What to work on: Could you lay out every line of these rows as a Markdown table with two columns, Number and Line, skipping any blank lines and leaving the pictures out?

Data drawn from a collection

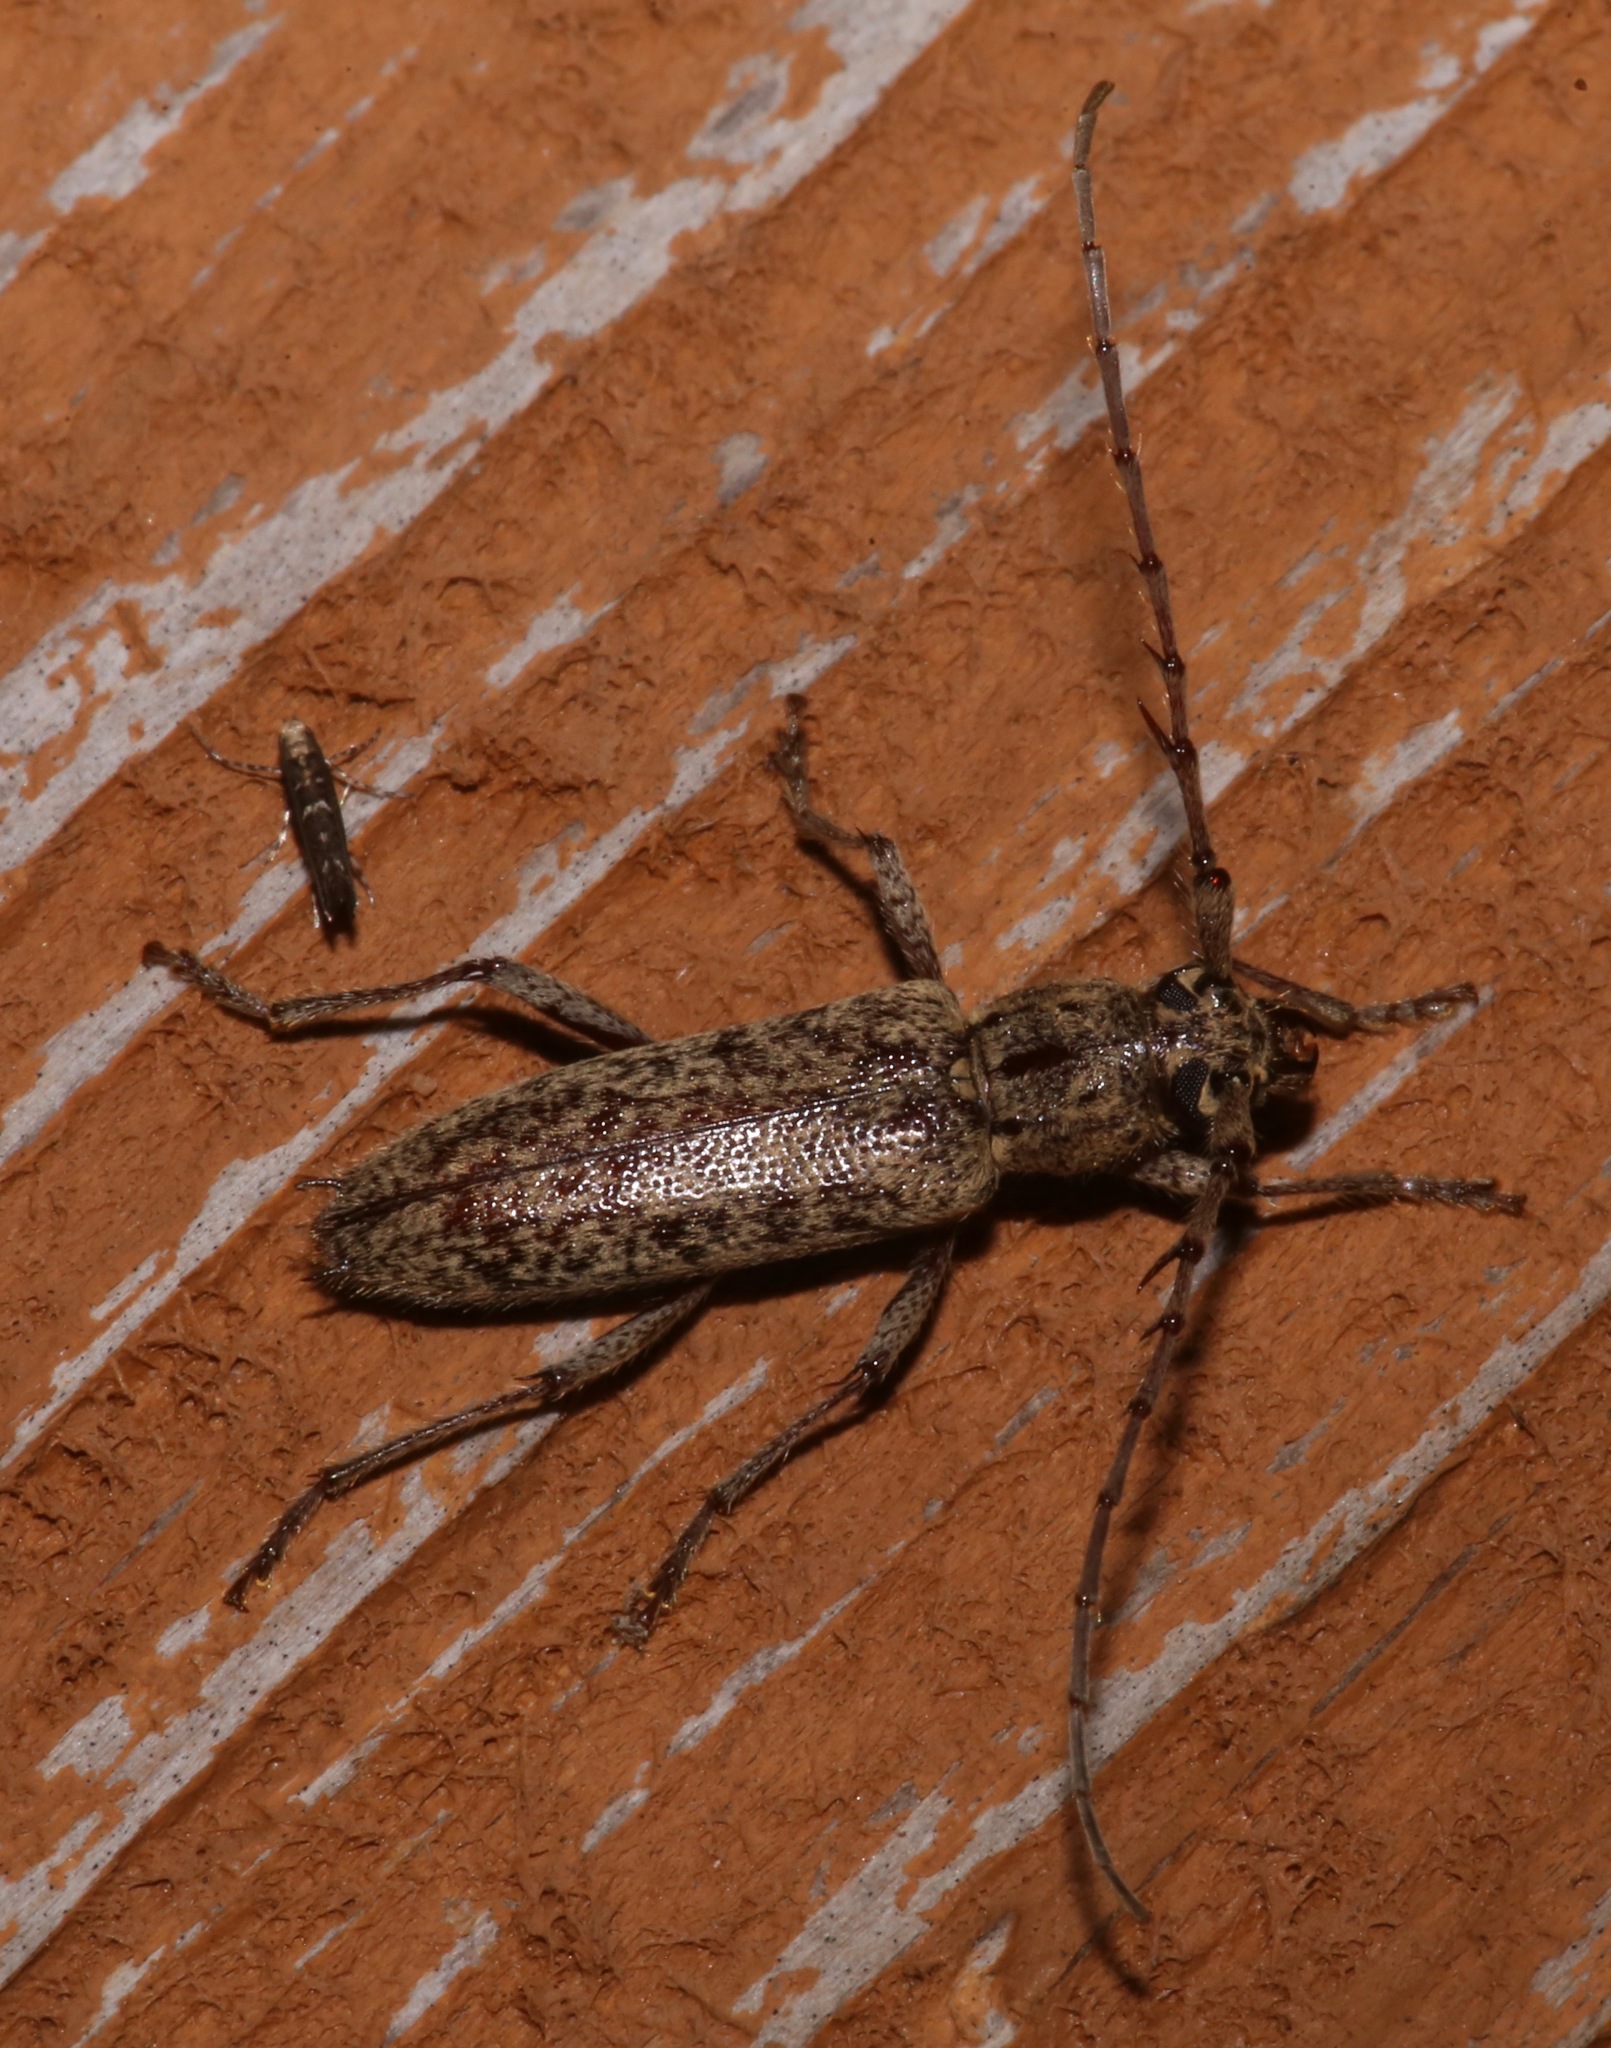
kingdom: Animalia
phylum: Arthropoda
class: Insecta
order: Coleoptera
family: Cerambycidae
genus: Elaphidion
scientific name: Elaphidion mucronatum
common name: Spined oak borer
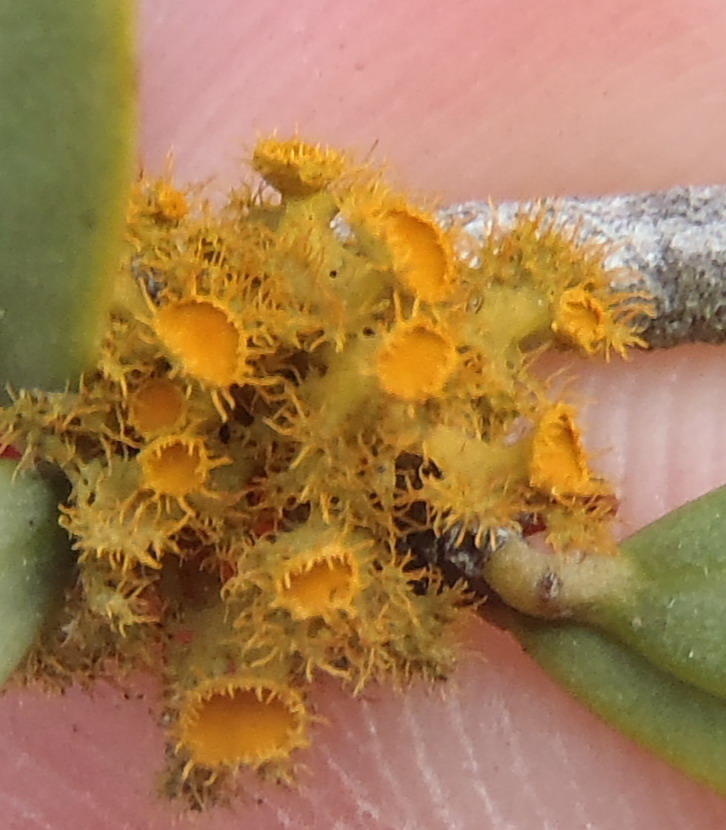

Exercise solution:
| Number | Line |
|---|---|
| 1 | kingdom: Animalia |
| 2 | phylum: Arthropoda |
| 3 | class: Insecta |
| 4 | order: Coleoptera |
| 5 | family: Cerambycidae |
| 6 | genus: Elaphidion |
| 7 | scientific name: Elaphidion mucronatum |
| 8 | common name: Spined oak borer |